■ Exercise ■
Pictures do not belong in the copy, so please give every entry below again exactly.

■ Given entries ■
════════════════

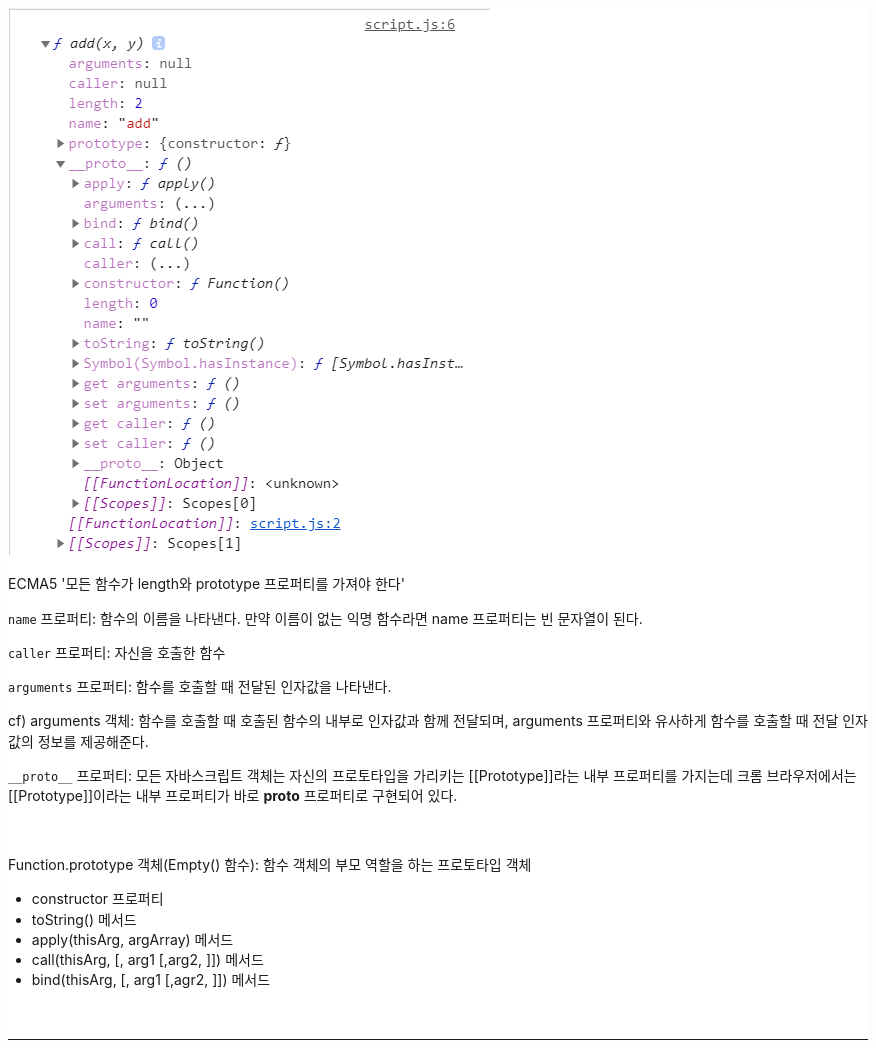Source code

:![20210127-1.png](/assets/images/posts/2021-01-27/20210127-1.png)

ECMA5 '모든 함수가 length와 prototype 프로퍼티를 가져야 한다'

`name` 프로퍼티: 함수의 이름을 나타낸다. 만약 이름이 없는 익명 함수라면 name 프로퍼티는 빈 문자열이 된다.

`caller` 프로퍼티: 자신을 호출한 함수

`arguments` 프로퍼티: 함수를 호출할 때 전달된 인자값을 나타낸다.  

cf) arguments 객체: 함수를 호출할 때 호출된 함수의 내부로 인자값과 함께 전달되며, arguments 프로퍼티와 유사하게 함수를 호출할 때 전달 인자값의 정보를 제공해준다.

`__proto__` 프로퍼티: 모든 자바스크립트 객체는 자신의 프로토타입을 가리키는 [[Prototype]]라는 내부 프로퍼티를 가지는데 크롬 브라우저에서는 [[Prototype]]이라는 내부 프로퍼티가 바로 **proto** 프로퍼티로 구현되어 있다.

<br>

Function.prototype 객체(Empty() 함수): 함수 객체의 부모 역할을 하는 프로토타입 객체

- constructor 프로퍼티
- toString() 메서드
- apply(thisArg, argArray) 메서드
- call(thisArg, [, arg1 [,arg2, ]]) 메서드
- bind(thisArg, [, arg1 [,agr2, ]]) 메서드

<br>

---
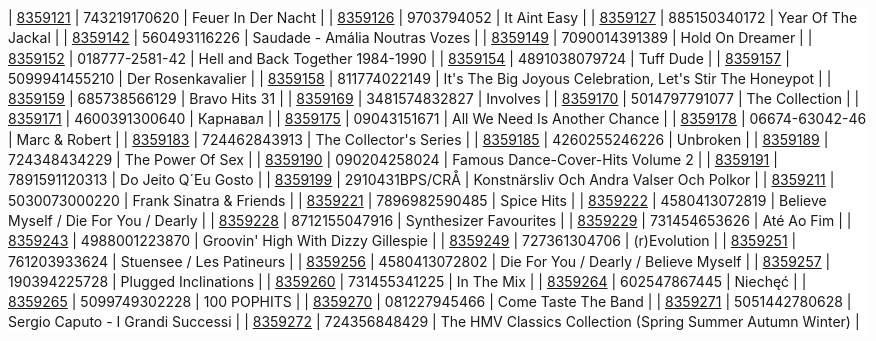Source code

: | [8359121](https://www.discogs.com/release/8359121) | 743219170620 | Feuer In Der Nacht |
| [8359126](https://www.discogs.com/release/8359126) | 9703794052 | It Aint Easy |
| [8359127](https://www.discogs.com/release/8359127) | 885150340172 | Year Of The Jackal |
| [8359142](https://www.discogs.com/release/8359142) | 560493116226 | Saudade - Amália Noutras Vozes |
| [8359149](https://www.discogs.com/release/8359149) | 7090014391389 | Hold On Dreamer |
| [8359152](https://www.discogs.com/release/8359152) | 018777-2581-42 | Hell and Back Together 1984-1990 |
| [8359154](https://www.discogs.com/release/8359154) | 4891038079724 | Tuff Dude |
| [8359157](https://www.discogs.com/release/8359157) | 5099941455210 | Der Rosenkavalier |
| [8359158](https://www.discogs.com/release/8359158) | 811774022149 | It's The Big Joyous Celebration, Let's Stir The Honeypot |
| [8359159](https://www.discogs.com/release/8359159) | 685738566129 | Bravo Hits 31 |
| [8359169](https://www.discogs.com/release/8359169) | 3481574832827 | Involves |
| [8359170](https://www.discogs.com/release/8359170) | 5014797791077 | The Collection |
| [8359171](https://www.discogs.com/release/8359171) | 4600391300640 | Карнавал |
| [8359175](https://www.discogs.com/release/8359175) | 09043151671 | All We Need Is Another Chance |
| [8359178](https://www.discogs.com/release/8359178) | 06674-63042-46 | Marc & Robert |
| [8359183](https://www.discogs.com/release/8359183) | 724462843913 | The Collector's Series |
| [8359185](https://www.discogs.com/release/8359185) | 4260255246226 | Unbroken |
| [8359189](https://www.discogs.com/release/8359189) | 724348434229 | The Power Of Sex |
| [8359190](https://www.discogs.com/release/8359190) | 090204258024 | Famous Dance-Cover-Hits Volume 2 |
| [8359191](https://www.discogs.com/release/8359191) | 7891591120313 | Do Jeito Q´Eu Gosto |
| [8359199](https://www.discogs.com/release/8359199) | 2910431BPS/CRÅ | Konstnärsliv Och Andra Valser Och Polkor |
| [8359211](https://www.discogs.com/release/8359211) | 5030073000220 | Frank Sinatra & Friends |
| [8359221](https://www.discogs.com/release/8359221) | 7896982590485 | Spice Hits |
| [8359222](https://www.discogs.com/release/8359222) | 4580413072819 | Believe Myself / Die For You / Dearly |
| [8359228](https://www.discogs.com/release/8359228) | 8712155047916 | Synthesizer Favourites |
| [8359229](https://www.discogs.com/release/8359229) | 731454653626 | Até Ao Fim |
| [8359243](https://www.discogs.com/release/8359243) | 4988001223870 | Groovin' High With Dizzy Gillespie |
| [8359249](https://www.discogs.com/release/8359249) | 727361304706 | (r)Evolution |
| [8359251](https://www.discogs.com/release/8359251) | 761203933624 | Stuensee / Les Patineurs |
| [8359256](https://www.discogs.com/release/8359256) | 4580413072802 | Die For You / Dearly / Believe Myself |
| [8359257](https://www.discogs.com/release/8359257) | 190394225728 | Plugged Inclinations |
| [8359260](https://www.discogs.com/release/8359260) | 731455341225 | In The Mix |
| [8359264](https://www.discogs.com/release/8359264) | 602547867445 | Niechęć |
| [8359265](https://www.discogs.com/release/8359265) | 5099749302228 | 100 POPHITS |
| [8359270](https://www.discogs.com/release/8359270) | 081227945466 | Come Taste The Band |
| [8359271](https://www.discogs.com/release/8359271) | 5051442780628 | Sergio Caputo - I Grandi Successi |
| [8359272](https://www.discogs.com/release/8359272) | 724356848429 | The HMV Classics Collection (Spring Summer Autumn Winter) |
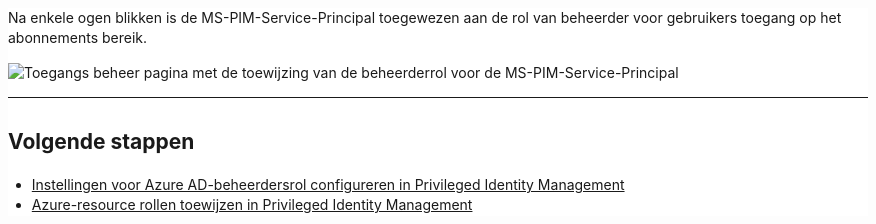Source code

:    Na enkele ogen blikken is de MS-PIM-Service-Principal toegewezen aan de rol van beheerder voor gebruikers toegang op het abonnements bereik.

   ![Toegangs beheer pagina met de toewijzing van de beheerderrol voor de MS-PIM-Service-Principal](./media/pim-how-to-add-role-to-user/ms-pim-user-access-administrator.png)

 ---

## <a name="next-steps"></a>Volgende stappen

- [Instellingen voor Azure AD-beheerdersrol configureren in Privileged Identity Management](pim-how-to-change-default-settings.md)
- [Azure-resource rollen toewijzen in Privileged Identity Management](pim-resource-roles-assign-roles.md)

════════════════

■ Solution ■
Source code

:![20210127-1.png](/assets/images/posts/2021-01-27/20210127-1.png)

ECMA5 '모든 함수가 length와 prototype 프로퍼티를 가져야 한다'

`name` 프로퍼티: 함수의 이름을 나타낸다. 만약 이름이 없는 익명 함수라면 name 프로퍼티는 빈 문자열이 된다.

`caller` 프로퍼티: 자신을 호출한 함수

`arguments` 프로퍼티: 함수를 호출할 때 전달된 인자값을 나타낸다.  

cf) arguments 객체: 함수를 호출할 때 호출된 함수의 내부로 인자값과 함께 전달되며, arguments 프로퍼티와 유사하게 함수를 호출할 때 전달 인자값의 정보를 제공해준다.

`__proto__` 프로퍼티: 모든 자바스크립트 객체는 자신의 프로토타입을 가리키는 [[Prototype]]라는 내부 프로퍼티를 가지는데 크롬 브라우저에서는 [[Prototype]]이라는 내부 프로퍼티가 바로 **proto** 프로퍼티로 구현되어 있다.

<br>

Function.prototype 객체(Empty() 함수): 함수 객체의 부모 역할을 하는 프로토타입 객체

- constructor 프로퍼티
- toString() 메서드
- apply(thisArg, argArray) 메서드
- call(thisArg, [, arg1 [,arg2, ]]) 메서드
- bind(thisArg, [, arg1 [,agr2, ]]) 메서드

<br>

---
Source code

: | [8359121](https://www.discogs.com/release/8359121) | 743219170620 | Feuer In Der Nacht |
| [8359126](https://www.discogs.com/release/8359126) | 9703794052 | It Aint Easy |
| [8359127](https://www.discogs.com/release/8359127) | 885150340172 | Year Of The Jackal |
| [8359142](https://www.discogs.com/release/8359142) | 560493116226 | Saudade - Amália Noutras Vozes |
| [8359149](https://www.discogs.com/release/8359149) | 7090014391389 | Hold On Dreamer |
| [8359152](https://www.discogs.com/release/8359152) | 018777-2581-42 | Hell and Back Together 1984-1990 |
| [8359154](https://www.discogs.com/release/8359154) | 4891038079724 | Tuff Dude |
| [8359157](https://www.discogs.com/release/8359157) | 5099941455210 | Der Rosenkavalier |
| [8359158](https://www.discogs.com/release/8359158) | 811774022149 | It's The Big Joyous Celebration, Let's Stir The Honeypot |
| [8359159](https://www.discogs.com/release/8359159) | 685738566129 | Bravo Hits 31 |
| [8359169](https://www.discogs.com/release/8359169) | 3481574832827 | Involves |
| [8359170](https://www.discogs.com/release/8359170) | 5014797791077 | The Collection |
| [8359171](https://www.discogs.com/release/8359171) | 4600391300640 | Карнавал |
| [8359175](https://www.discogs.com/release/8359175) | 09043151671 | All We Need Is Another Chance |
| [8359178](https://www.discogs.com/release/8359178) | 06674-63042-46 | Marc & Robert |
| [8359183](https://www.discogs.com/release/8359183) | 724462843913 | The Collector's Series |
| [8359185](https://www.discogs.com/release/8359185) | 4260255246226 | Unbroken |
| [8359189](https://www.discogs.com/release/8359189) | 724348434229 | The Power Of Sex |
| [8359190](https://www.discogs.com/release/8359190) | 090204258024 | Famous Dance-Cover-Hits Volume 2 |
| [8359191](https://www.discogs.com/release/8359191) | 7891591120313 | Do Jeito Q´Eu Gosto |
| [8359199](https://www.discogs.com/release/8359199) | 2910431BPS/CRÅ | Konstnärsliv Och Andra Valser Och Polkor |
| [8359211](https://www.discogs.com/release/8359211) | 5030073000220 | Frank Sinatra & Friends |
| [8359221](https://www.discogs.com/release/8359221) | 7896982590485 | Spice Hits |
| [8359222](https://www.discogs.com/release/8359222) | 4580413072819 | Believe Myself / Die For You / Dearly |
| [8359228](https://www.discogs.com/release/8359228) | 8712155047916 | Synthesizer Favourites |
| [8359229](https://www.discogs.com/release/8359229) | 731454653626 | Até Ao Fim |
| [8359243](https://www.discogs.com/release/8359243) | 4988001223870 | Groovin' High With Dizzy Gillespie |
| [8359249](https://www.discogs.com/release/8359249) | 727361304706 | (r)Evolution |
| [8359251](https://www.discogs.com/release/8359251) | 761203933624 | Stuensee / Les Patineurs |
| [8359256](https://www.discogs.com/release/8359256) | 4580413072802 | Die For You / Dearly / Believe Myself |
| [8359257](https://www.discogs.com/release/8359257) | 190394225728 | Plugged Inclinations |
| [8359260](https://www.discogs.com/release/8359260) | 731455341225 | In The Mix |
| [8359264](https://www.discogs.com/release/8359264) | 602547867445 | Niechęć |
| [8359265](https://www.discogs.com/release/8359265) | 5099749302228 | 100 POPHITS |
| [8359270](https://www.discogs.com/release/8359270) | 081227945466 | Come Taste The Band |
| [8359271](https://www.discogs.com/release/8359271) | 5051442780628 | Sergio Caputo - I Grandi Successi |
| [8359272](https://www.discogs.com/release/8359272) | 724356848429 | The HMV Classics Collection (Spring Summer Autumn Winter) |
Source code

:    Na enkele ogen blikken is de MS-PIM-Service-Principal toegewezen aan de rol van beheerder voor gebruikers toegang op het abonnements bereik.

   ![Toegangs beheer pagina met de toewijzing van de beheerderrol voor de MS-PIM-Service-Principal](./media/pim-how-to-add-role-to-user/ms-pim-user-access-administrator.png)

 ---

## <a name="next-steps"></a>Volgende stappen

- [Instellingen voor Azure AD-beheerdersrol configureren in Privileged Identity Management](pim-how-to-change-default-settings.md)
- [Azure-resource rollen toewijzen in Privileged Identity Management](pim-resource-roles-assign-roles.md)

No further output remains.